記憶力が良い人は、仕事ができるのか。
これはある面、当たっていて、ある面、はずれています。
たとえばいろいろな専門知識が頭に入っているということは、きちんと仕事をするためには必須条件です。
知識に技術と経験が加わり、しっかりと仕事ができるようになっていくものです。
したがって、自分の仕事に関連した基礎知識も覚えていなかったり、勉強していないとなると論外でしょう。
また、営業面では1回ちょっと名刺交換しただけの人のことを何年も覚えていたり、その人の家族構成や性格、趣味や誕生日といったちょっと飲みながら小耳にはさんだ情報まですべて記憶していると、それだけでもかなりの武器にはなるでしょう。
人間は、自分のことを覚えていてもらえると、それだけ自分に関心をもってもらった、自分が大切にされているというように思うので、ビジネス的にもプラスに働くでしょう。
仕事ができる人を一言でと言われると、私なら「頭の回転が速い人」と答えるかもしれません。
それじゃ、頭の回転が速い人とはどのような人のことをいうのでしょうか。
私のイメージとしては、
*相手に合わせて豊富な話題を振って飽きさせない話し上手な人。
*何か仕事でトラブルが起こったとき、迅速かつ臨機応変に対応できる人。
*いろいろな人の質問や疑問に素早く、かつ的確に応えられる人。
*速いスピードで人一倍の仕事量をこなせる集中力がある人。
*集中していて仕事のミスや漏れ、抜けがほとんどない人。
*複数の仕事を効率よく同時進行してさばく能力がある人。
*次から次へとアイデアがポンポンとでてくるアイデアマン
こうやって考えると、これらのベースとなっているのが、知識と経験ということになってきそうです。
もちろん、トラブルが起こったときにパニックにならない心の強さ、EQも必要でしょう。
そして常に最高の状態の記憶力を保つためのベースとなっているのが、集中とリラックスです。
集中とリラックス、一見矛盾しているようにも思えるこの2つの事項ですが、人がものを記憶するときは、リラックスしていてかつ集中している状態が一番適していて、この状態のときに脳波は学習に適したアルファ波になっていると言われています。
すごい記憶力と人一番の集中力をもっているAさんという人物がいたとしましょう。

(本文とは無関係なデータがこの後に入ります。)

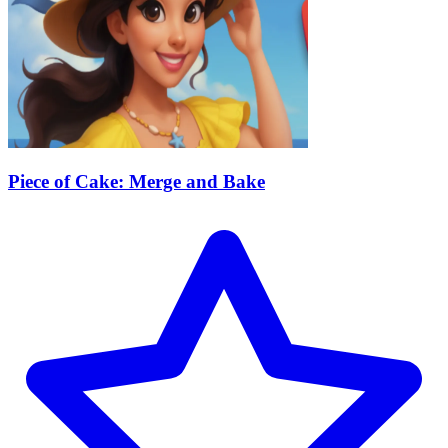
Piece of Cake: Merge and Bake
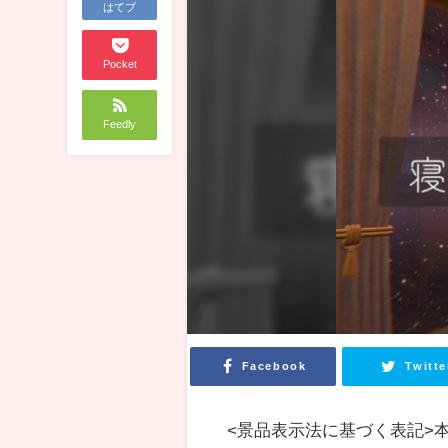
はてブ
Pocket
Feedly
Facebook
Twitte
<景品表示法に基づく表記>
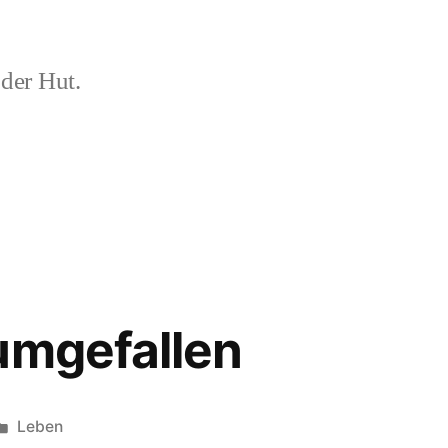
der Hut.
umgefallen
Veröffentlicht
Leben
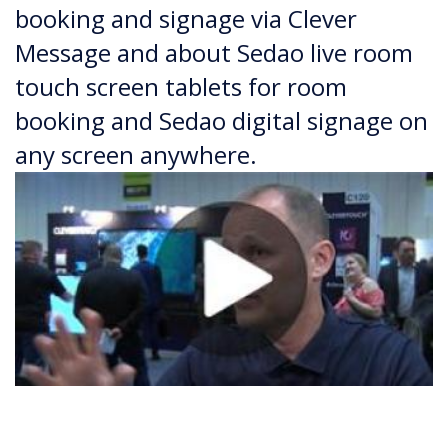
booking and signage via Clever
Message and about Sedao live room
touch screen tablets for room
booking and Sedao digital signage on
any screen anywhere.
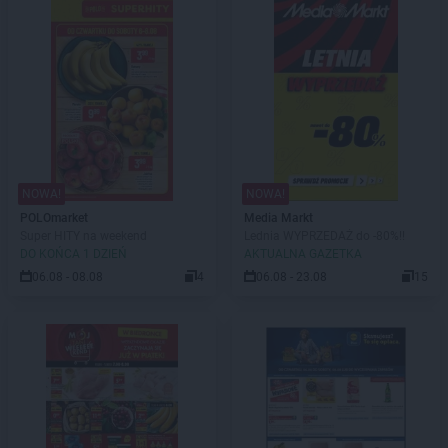
NOWA!
NOWA!
POLOmarket
Media Markt
Super HITY na weekend
Lednia WYPRZEDAŻ do -80%!!
DO KOŃCA 1 DZIEŃ
AKTUALNA GAZETKA
06.08 - 08.08
4
06.08 - 23.08
15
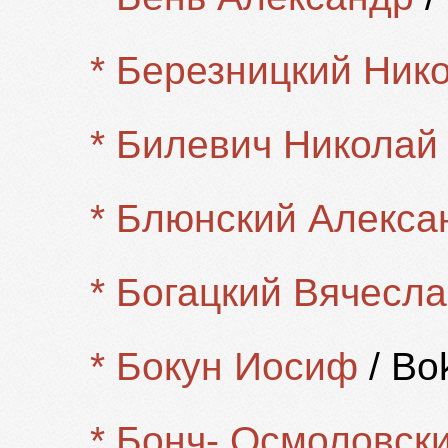
* Березницкий Ник
* Билевич Николай
* Блюнский Алекса
* Богацкий Вячесл
* Бокун Иосиф
/ Bo
* Бонч- Осмоловск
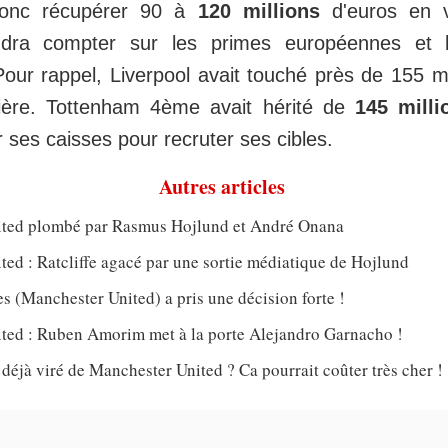
donc récupérer 90 à
120 millions
d'euros en 
audra compter sur les primes européennes et 
ur rappel, Liverpool avait touché près de 155 mil
nière. Tottenham 4ème avait hérité de
145 milli
r ses caisses pour recruter ses cibles.
Autres articles
ted plombé par Rasmus Hojlund et André Onana
ed : Ratcliffe agacé par une sortie médiatique de Hojlund
 (Manchester United) a pris une décision forte !
ted : Ruben Amorim met à la porte Alejandro Garnacho !
jà viré de Manchester United ? Ca pourrait coûter très cher !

このAさんは、すごく緊張が強いられる状況で仕事をまかされました。するとAさんは緊張のあまり頭が真っ白になってしまいます。つまりどんなに人並み外れた記憶力をもっていても、どんなに人よりも集中力があったとしても、緊張していれば、脳はうまく力を発揮することはできません。
逆に言えば、記憶力の働きを悪くするA級戦犯が緊張であると言えるでしょう。
試験のときにいつもは簡単にでてくる単語が、ふと思い出せなくなったという経験をした人がいるかもしれませんが、あれは試験会場などで緊張してしまい、あせってパニック状態になってしまい、これが俗にいうあがった状態なのでしょう。